Замените фразу «французская революция» фразой «русская революция 1917 года» — и перед нами формула солженицынского Красного колеса!
Экзистенциальный проект Ницше состоит в самоосуществлении индивидуума через превосхождение личного страдания, через его прорыв над распадающимся сознанием и фрагментирующейся общественной действительностью — явлений, столь характерных для эпохи Современного. По видению немецкого «психолога культуры», такие страдающие, тонко мыслящие личности — это избранные, окруженные «чандалами», стадно мыслящими и чувствующими (без)личностями, предводимыми стадными же вожаками. Ницшеанский сверхчеловек себя перевоссоздает, изобретая собственный, единоличный моральный кодекс и одновременно противопоставляя себя массовой посредственности и массовому конформизму.

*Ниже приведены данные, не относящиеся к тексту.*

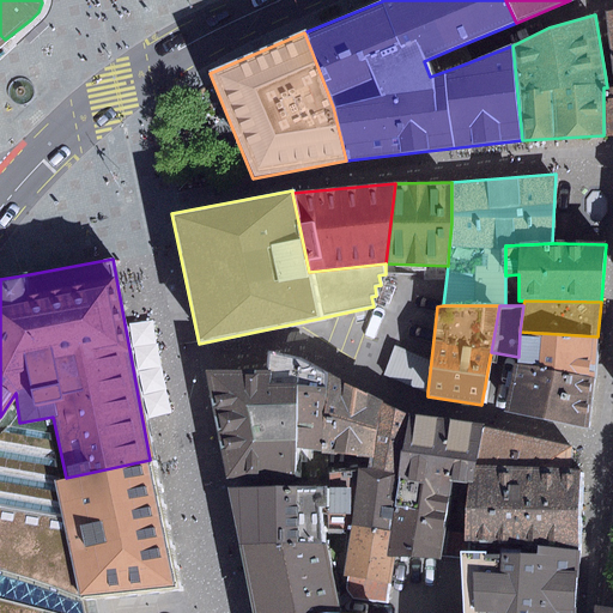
[(519,357),(517,362),(595,377),(598,337),(520,332),(519,357)]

Двадцатый век… Еще бездомней,
Еще страшнее жизни мгла
(Еще чернее и огромней
Тень Люциферова крыла).
11 декабря 1918 года. Солженицын родился под сенью Блоковых Люциферовых крыл. Двадцатый век — русский двадцатый век — стал свидетелем распада цельных политических, нравственных, религиозных, культурных смыслов, предвиденного Ницше. Своей жизнью, творчеством, личностью Солженицын — участник Второй мировой войны, очевидец и летописец ГУЛАГа, борец с тоталитарным государством, аналитик и комментатор посткоммунистического обвала — противопоставил себя течению всемирно-исторической энтропии. В созданных им автономных художественных мирах он восстанавливал перерывы постепенности, собирал и воссоединял кусочки и осколки — «крохотки» — утерянных, искаженных, раздробленных традиций, идей и концептов. И, конечно, представил читателю ряд ярких, страстных, мудрых автобиографических героев, на долю которых выпадает тяжелое личное и национальное страдание и которые это страдание осознают, преодолевают, превосходят. Которые восстают против муравьиной массовости и в этом смысле ведут себя по-ницшеански.

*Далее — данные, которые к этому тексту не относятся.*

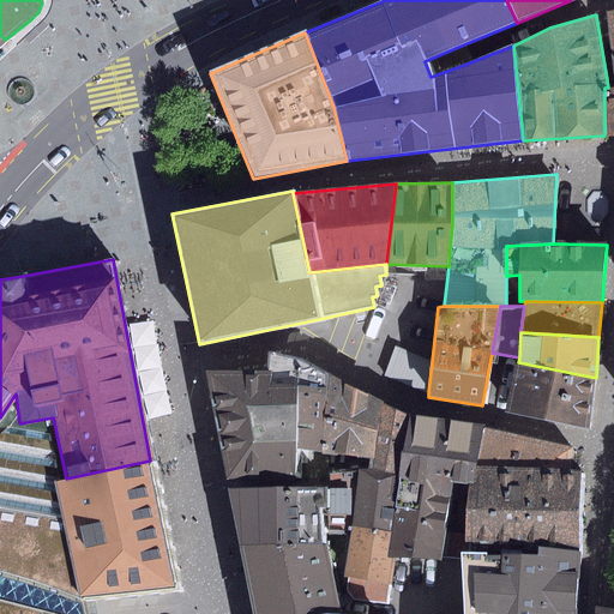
[(385,375),(428,392),(432,362),(396,347),(385,375)]
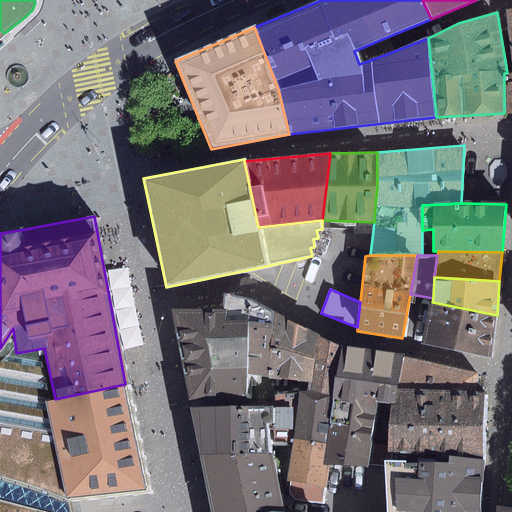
[(248,322),(247,375),(269,377),(274,313),(251,300),(221,293),(221,310),(222,321),(248,322)]
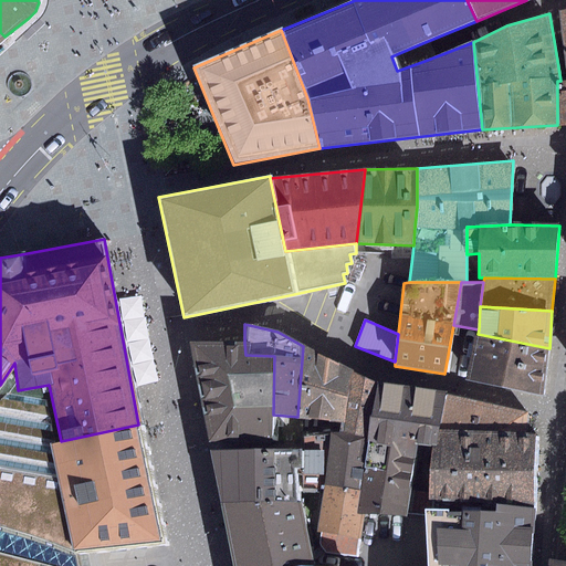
[(464,380),(544,396),(549,348),(478,334),(475,334),(464,380)]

Я совсем не хочу сказать, что Солженицын — последователь Ницше, стихийный или тем более сознательный. Несколько лет тому назад я написал статью, где попытался показать точки несовпадения между этими двумя фигурами [3]. Солженицынские борцы против массовости, например Олег Костоглотов или Георгий Воротынцев, верны именно тем кодексам морали, которые для Ницше ужасающе устарели. Но мне кажется, что ницшеанский проект индивидуального самоопределения и самоутверждения вопреки или даже благодаря жестокому, почти невыносимому страданию близок писателю.
Скажу больше. Солженицын для меня, безусловно, элитарный автор, причем в нескольких смыслах. Костоглотов, Нержин, Воротынцев, быть может, Саня Лаженицын противопоставляют себя современной им теории и практике массовости. Но в то же время эти умные и талантливые люди окунаются, — вернее, окунуты историей — в плотную народную среду и именно в ней самоутверждаются и самоопределяются, хотя всегда остаются для нее аутсайдерами. То же можно сказать об Игнатьиче в рассказе «Матренин двор», абсолютно автобиографическом персонаже, обрисованном, однако, пунктирно.
В этом отношении показателен образ Сологдина в «Круге первом», личности, безусловно, незаурядной. Блестящий инженер, отважный зэк и удачливый соблазнитель красивых женщин, он предпочитает разговаривать на придуманном им Языке Предельной Ясности, осовремененном варианте «Славянорусского корнеслова» адмирала Шишкова. Сологдин обладает харизмой. Со своей «белокурой бородкой, ясными глазами, высоким лбом, прямыми чертами древнерусского витязя» [4] он двойник Николая Черкасова в фильме «Александр Невский». Для вдумчивого читателя эта физиогномическая деталь является тончайшим интертекстуальным предостережением: вспомним уничижительные отзывы о фильмах Эйзенштейна кавторанга Буйновского и ветерана лагерей Х-123 в «Одном дне Ивана Денисовича». Гипер-патриот и супер-славянофил Сологдин подчеркнуто манкирует Спиридоном Егоровым, едва ли не единственным «представителем Народа» [5] в шарашке, послом от русского крестьянства в тексте произведения. Спиридон вызывает у харизматического инженера высокомерную усмешку, которую последний не пытается скрыть. Снобу Сологдину неведомо, что истинный джентльмен разговаривает с представителями всех социальных слоев одинаковым языком и тоном, как это делает его приятель Нержин или (в «Раковом корпусе») Костоглотов. В круглосуточном споре Сологдина с марксистом-ленинистом Рубиным, добродетельным адептом ошибочной, если не античеловеческой, идеологии, Сологдин риторически и просто по-человечески проигрывает. Он предстает как позер, а его лексические и поведенческие завихрения — как пустой перформанс. Кстати, тут мы имеем дело с приемом, который часто присутствует у Достоевского: один неправильно мыслящий спорщик (Рубин) дезавуирует другого неправильно мыслящего спорщика (Сологдина). Истина рождается из столкновения двух не-истин.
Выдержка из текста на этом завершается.